Dışişleri Bakanı Davutoğlu: (2)

Dışişleri Bakanı Davutoğlu: (2) -Halkıyla mücadele eden hiç kimse yaşayamaz -Tarih akacaksa önce içinde biz akacağız -Etiyopyada 2005te 1 Türk şirketi vardı, şimdi ise 341
ANKARA (A.A) - Dışişleri Bakanı Ahmet Davutoğlu, halkıyla mücadele eden hiç kimsenin yaşayamayacağını söyledi.
     Davutoğlu, AK Parti Ankara İl Başkanlığı Siyaset Akademisinde düzenlenen, Lider Ülke Türkiye Yerel Yönetimler 2 başlıklı programın açılışında yaptığı konuşmada, Ankaranın son başkent olmasına rağmen, daha önceki bütün başkentlere ilham vermiş manevi bir mirası bulunduğunu belirterek, İstanbulun, fethin manevi mimarı Akşemseddin Hazretlerinin manevi terbiyesini Hacı Bayram Velinin çilehanesinde aldığını hatırlattı.
     Geçen hafta Ankarada bulunan Libya Ulusal Geçiş Konseyi Başkanı Mustafa Abdülcelil ile Hacı Bayramın çilehanesine gittiklerini ve orada Akşemseddini anlattığını ifade eden Davutoğlu, Abdülcelilin gözlerinin dolduğunu kaydetti.
     Davutoğlu, Ankara Savaşı kaybedildiğinde devletin Fetret Dönemine girdiğini, yine Ankarada yeni bir meclis kurulduğunda yeni bir devletin ortaya çıktığını dile getirerek, bunun bir tesadüf olmadığını söyledi.
     Biz geçici muharebeleri kaybedebiliriz ama emin olun kalıcı savaşları hiçbir zaman kaybetmeyiz, kaybedemeyiz diyen Davutoğlu, Ankaranın, milletin hem manevi hamurunu temsil ettiğini hem de siyaseten başının eğilemeyeceğinin siyasi anlamını ifade ettiğini kaydetti.

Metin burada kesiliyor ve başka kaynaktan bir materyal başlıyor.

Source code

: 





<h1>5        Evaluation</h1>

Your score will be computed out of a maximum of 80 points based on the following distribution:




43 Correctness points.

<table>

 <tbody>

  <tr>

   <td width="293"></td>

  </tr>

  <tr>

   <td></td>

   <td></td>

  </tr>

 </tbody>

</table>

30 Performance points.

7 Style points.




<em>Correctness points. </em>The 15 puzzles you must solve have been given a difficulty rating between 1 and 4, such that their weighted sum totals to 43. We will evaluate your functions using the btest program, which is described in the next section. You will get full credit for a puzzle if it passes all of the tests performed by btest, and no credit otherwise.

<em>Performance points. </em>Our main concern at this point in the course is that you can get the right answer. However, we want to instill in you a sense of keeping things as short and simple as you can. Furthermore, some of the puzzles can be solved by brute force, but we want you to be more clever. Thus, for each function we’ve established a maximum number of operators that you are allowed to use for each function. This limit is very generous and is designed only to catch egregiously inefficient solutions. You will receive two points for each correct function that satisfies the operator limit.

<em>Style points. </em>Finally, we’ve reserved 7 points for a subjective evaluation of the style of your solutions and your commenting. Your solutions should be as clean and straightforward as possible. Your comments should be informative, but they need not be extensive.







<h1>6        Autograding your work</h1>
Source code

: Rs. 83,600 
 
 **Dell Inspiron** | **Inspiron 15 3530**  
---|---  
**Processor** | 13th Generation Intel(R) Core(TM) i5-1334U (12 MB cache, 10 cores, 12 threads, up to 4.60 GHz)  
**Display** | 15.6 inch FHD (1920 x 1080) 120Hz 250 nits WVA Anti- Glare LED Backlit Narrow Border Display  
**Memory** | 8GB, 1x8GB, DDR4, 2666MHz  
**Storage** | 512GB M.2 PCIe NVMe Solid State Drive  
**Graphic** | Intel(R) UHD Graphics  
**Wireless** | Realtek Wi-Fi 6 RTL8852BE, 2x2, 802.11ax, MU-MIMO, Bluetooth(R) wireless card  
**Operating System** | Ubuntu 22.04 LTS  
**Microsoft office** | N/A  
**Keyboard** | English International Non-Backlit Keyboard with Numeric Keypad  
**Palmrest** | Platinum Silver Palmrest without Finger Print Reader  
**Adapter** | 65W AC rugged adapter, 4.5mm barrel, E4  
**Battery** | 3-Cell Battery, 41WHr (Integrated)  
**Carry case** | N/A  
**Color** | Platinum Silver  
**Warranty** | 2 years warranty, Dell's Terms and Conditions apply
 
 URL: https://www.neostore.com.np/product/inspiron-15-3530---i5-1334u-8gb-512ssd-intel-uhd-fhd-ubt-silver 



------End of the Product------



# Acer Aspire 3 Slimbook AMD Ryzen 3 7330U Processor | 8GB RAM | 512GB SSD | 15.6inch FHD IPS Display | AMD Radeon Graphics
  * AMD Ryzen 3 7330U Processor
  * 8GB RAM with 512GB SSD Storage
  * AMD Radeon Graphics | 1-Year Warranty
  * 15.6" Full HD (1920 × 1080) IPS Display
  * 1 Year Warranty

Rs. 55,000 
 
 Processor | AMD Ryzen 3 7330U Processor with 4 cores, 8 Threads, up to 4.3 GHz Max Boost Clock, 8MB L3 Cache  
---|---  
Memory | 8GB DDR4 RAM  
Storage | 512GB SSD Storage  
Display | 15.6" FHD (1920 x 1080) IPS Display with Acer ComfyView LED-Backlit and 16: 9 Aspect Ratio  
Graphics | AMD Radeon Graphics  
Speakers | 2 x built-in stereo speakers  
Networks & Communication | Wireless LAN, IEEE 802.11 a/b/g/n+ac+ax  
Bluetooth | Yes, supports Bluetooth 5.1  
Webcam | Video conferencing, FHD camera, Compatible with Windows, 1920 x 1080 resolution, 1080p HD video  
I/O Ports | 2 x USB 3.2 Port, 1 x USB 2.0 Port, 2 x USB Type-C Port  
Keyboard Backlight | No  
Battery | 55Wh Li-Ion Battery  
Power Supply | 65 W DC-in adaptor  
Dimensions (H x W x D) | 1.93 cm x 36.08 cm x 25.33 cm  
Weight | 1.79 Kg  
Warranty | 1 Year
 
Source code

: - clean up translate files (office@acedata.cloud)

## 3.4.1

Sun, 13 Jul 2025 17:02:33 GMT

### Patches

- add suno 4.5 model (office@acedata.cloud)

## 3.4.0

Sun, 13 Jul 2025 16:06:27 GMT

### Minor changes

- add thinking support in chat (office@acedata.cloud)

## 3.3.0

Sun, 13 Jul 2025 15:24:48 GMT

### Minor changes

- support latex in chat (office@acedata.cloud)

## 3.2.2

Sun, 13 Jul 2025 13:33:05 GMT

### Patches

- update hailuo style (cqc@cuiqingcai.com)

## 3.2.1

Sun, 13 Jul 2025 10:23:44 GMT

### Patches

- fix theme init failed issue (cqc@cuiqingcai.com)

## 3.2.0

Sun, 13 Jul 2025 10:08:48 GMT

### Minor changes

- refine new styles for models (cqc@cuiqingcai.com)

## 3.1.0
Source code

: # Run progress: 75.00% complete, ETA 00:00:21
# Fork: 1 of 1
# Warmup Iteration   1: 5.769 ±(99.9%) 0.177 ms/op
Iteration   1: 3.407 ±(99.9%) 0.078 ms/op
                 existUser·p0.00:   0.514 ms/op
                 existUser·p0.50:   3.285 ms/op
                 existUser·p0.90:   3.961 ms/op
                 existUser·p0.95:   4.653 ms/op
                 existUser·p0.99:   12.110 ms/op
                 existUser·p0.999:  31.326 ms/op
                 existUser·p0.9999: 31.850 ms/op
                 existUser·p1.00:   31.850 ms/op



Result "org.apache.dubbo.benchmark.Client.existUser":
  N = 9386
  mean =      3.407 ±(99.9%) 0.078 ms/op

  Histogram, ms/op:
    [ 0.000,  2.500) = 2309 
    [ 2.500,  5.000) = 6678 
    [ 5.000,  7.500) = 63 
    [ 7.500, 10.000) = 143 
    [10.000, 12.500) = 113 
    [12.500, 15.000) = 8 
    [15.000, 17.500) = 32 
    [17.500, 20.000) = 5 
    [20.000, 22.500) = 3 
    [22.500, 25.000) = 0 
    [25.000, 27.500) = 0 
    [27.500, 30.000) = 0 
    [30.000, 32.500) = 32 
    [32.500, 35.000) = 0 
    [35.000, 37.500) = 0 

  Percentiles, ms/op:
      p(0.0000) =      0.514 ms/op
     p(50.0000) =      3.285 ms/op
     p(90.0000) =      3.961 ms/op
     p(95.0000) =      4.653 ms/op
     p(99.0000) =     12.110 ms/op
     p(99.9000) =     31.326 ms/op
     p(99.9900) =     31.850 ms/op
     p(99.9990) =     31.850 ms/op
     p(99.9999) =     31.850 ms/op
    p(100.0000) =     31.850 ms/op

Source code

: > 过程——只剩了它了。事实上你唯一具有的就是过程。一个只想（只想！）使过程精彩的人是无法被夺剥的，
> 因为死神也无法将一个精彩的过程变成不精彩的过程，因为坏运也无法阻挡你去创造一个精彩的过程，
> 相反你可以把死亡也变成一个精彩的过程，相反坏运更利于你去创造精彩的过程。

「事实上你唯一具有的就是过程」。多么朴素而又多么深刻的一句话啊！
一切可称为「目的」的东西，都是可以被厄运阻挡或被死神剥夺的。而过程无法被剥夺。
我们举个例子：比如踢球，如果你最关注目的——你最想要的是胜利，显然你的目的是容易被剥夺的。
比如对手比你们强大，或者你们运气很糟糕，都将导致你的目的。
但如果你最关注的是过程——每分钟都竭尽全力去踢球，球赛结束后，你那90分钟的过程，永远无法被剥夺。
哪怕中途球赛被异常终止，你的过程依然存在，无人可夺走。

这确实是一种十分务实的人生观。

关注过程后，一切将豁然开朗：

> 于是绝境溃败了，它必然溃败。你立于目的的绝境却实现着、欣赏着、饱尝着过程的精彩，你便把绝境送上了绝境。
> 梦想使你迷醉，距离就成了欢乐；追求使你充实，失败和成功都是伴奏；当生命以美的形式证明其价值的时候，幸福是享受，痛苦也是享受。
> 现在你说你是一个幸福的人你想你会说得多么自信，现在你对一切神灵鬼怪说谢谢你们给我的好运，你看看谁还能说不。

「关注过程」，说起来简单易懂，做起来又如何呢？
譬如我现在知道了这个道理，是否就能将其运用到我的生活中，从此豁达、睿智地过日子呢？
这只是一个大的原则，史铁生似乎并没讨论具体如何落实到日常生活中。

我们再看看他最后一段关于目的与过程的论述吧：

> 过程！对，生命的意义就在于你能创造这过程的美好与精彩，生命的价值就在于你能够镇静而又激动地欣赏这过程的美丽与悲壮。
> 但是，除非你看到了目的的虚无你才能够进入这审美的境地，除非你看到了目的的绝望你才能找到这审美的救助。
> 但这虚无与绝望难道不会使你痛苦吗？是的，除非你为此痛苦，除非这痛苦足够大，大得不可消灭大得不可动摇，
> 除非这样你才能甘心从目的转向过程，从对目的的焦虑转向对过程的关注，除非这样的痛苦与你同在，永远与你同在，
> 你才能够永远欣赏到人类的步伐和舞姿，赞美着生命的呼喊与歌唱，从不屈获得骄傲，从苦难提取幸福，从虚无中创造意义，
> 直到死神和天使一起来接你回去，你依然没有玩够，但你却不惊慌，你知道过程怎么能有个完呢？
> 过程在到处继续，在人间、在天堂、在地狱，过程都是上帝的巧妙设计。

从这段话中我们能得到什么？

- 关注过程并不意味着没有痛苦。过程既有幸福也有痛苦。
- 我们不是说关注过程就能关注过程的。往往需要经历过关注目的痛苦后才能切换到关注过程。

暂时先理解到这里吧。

     Davutoğlu, Hacı Bayramın, Akşemseddinin izinden yürüyenlerin, kullara tabi olmayı kabul edemeyeceğini vurgularken, Bu kişilerin siyasetlerinin temeli ahlak ve vicdandır. Hiçbir zaman çıkarı ve geçici mekanları siyasetin amacı haline getirmezler. Onun için Fatih olmadan önce Akşemseddinin dizinin dibine çökmek lazım, Akşemseddin olmak için de Hacı Bayramın diye konuştu.
    
     -Tarihin arkasından koşmak üzere siyasete girmedik-
    
     Stratejik Derinlik adlı kitabında, ülkelerin coğrafya ve tarih parametrelerini değiştiremeyeceklerini belirttiğini ifade eden Davutoğlu, Anadolu coğrafyasının hangi harita baz alınırsa alınsın merkezi niteliğini kaybetmeyen bir coğrafya olduğunu vurguladı.
     Türkiyenin tek boyutlu dış politikasının olamayacağına işaret eden Davutoğlu, böylesine merkezde bir coğrafyada yaşayanların daima çok boyutlu düşünmeleri gerektiğini belirtti.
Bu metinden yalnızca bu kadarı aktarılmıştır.